No fim, o juiz Adriano Loureiro Binato de Castro, da 2º Vara Cível da Comarca de Petrópolis, deferiu a liminar de reintegração de posse em favor do príncipe em decisão emitida no último dia 11.
“Fica evidente que o réu [Companhia Imobiliária de Petrópolis] praticou esbulho possessório em face do autor [príncipe Dom Pedro Thiago], já que não havia qualquer justificativa para tomar a medida de desalojar o autor e posteriormente impedir o seu ingresso no imóvel de sua moradia, trocando fechaduras e colocando seguranças particulares no local para impossibilitar o retorno do autor ao lar”, escreveu o juiz no documento.
Companhia pediu reconsideração
No último dia 16, a Companhia pediu a reconsideração da decisão. Os argumentos são de que o príncipe não exercia posse do imóvel, que era apenas um “mero detentor” e não residia no imóvel. Além disso, explicam que havia um contrato de “empréstimo gratuito” do imóvel com o pai do príncipe, e que esse acordo foi rescindido – fazendo com que o casarão retornasse à posse da proprietária oficial.
O juiz, porém, rebateu os argumentos, alegando que há provas concretas de que o palácio era moradia habitual do príncipe desde a década de 1980, sendo mantido por ele. Sobre o contrato, a Justiça entende que não há elementos que comprovem que o príncipe tinha ciência formal da questão.

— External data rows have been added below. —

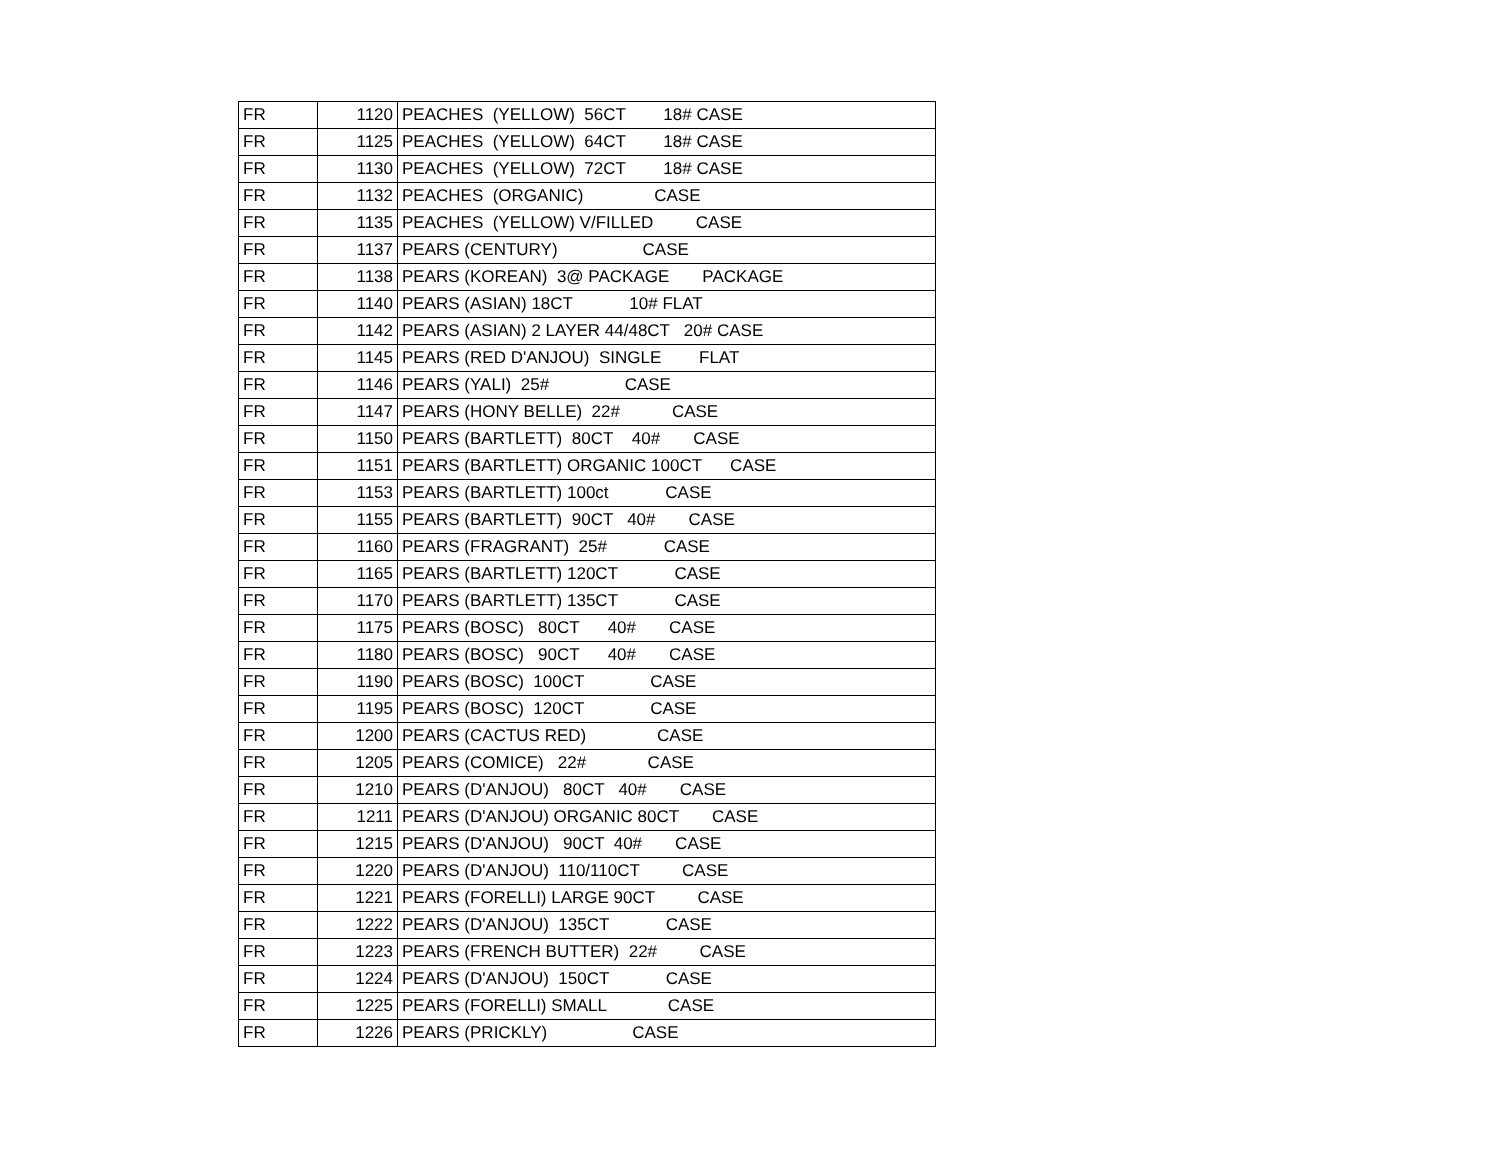| FR | 1120 | PEACHES (YELLOW) 56CT 18# CASE |
| FR | 1125 | PEACHES (YELLOW) 64CT 18# CASE |
| FR | 1130 | PEACHES (YELLOW) 72CT 18# CASE |
| FR | 1132 | PEACHES (ORGANIC) CASE |
| FR | 1135 | PEACHES (YELLOW) V/FILLED CASE |
| FR | 1137 | PEARS (CENTURY) CASE |
| FR | 1138 | PEARS (KOREAN) 3@ PACKAGE PACKAGE |
| FR | 1140 | PEARS (ASIAN) 18CT 10# FLAT |
| FR | 1142 | PEARS (ASIAN) 2 LAYER 44/48CT 20# CASE |
| FR | 1145 | PEARS (RED D'ANJOU) SINGLE FLAT |
| FR | 1146 | PEARS (YALI) 25# CASE |
| FR | 1147 | PEARS (HONY BELLE) 22# CASE |
| FR | 1150 | PEARS (BARTLETT) 80CT 40# CASE |
| FR | 1151 | PEARS (BARTLETT) ORGANIC 100CT CASE |
| FR | 1153 | PEARS (BARTLETT) 100ct CASE |
| FR | 1155 | PEARS (BARTLETT) 90CT 40# CASE |
| FR | 1160 | PEARS (FRAGRANT) 25# CASE |
| FR | 1165 | PEARS (BARTLETT) 120CT CASE |
| FR | 1170 | PEARS (BARTLETT) 135CT CASE |
| FR | 1175 | PEARS (BOSC) 80CT 40# CASE |
| FR | 1180 | PEARS (BOSC) 90CT 40# CASE |
| FR | 1190 | PEARS (BOSC) 100CT CASE |
| FR | 1195 | PEARS (BOSC) 120CT CASE |
| FR | 1200 | PEARS (CACTUS RED) CASE |
| FR | 1205 | PEARS (COMICE) 22# CASE |
| FR | 1210 | PEARS (D'ANJOU) 80CT 40# CASE |
| FR | 1211 | PEARS (D'ANJOU) ORGANIC 80CT CASE |
| FR | 1215 | PEARS (D'ANJOU) 90CT 40# CASE |
| FR | 1220 | PEARS (D'ANJOU) 110/110CT CASE |
| FR | 1221 | PEARS (FORELLI) LARGE 90CT CASE |
| FR | 1222 | PEARS (D'ANJOU) 135CT CASE |
| FR | 1223 | PEARS (FRENCH BUTTER) 22# CASE |
| FR | 1224 | PEARS (D'ANJOU) 150CT CASE |
| FR | 1225 | PEARS (FORELLI) SMALL CASE |
| FR | 1226 | PEARS (PRICKLY) CASE |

“Por fim, não se vislumbra, por ora, qualquer fato novo apto a modificar o entendimento anteriormente firmado. [...] Diante do exposto, INDEFIRO o pedido de reconsideração, mantendo integralmente a decisão que deferiu a liminar de reintegração de posse”, decidiu o juiz. Essa foi a última movimentação no processo, até a publicação desta matéria.
O Terra tenta contato com a Casa Imperial do Brasil e a Companhia Imobiliária de Petrópolis. O espaço segue aberto e será atualizado em caso de manifestações.